Kansas Secretary of State Kris Kobach said Wednesday that he has no plans to recuse himself from a recount process in the race for governor because any counting of ballots would take place at the county level. “The recount thing is done on a county level, so the secretary of state does not actually participate directly in the recount,” Kobach said at a campaign event in Topeka after initial results showed him winning by fewer than 200 votes. “The secretary of state’s office merely serves as a coordinating entity overseeing it all but not actually counting the votes,” Kobach said, contending that his role puts him at arm’s length from the actual recount. No law requires Kobach to recuse himself, but legal and political experts said that he should do so to maintain trust in the election. Kobach, the state’s top election official, led Gov. Jeff Colyer in the Republican primary by a mere 191 votes Wednesday morning after each of the state’s 105 counties had posted election returns after technical difficulties in Johnson County delayed results on election night.

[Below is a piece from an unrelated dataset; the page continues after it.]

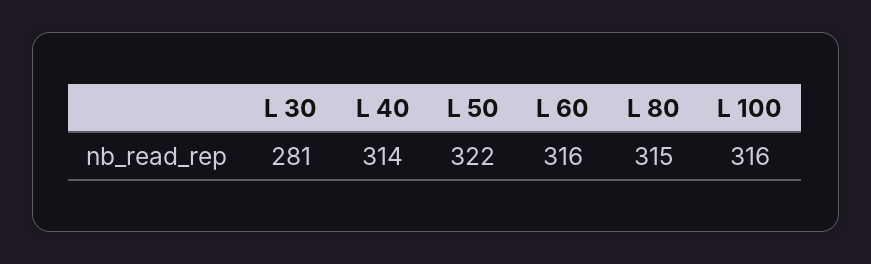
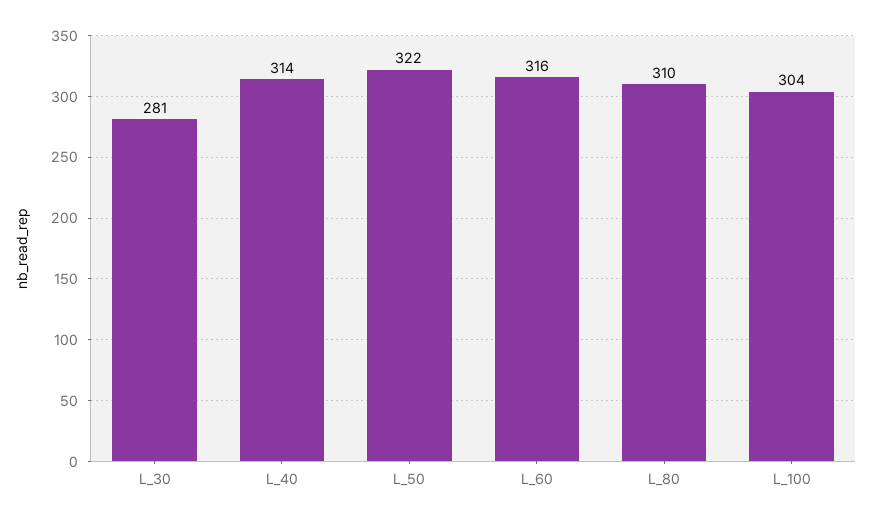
L 80: 315 -> 310
L 100: 316 -> 304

Colyer has the right to request that Kobach’s office initiate a recount if he remains trailing after counties tabulate provisional ballots and mail-in ballots postmarked by the deadline.
He would also have to file a bond with Kobach’s office to cover the cost of a recount at a price set by Kobach. If a candidate wins following a recount, no action would be taken on the bond.
Mark Johnson, a Kansas City attorney with experience in election law, said Kobach’s role in setting the cost is the primary reason why he should recuse himself from the process. He said Kobach should cede this authority to a deputy.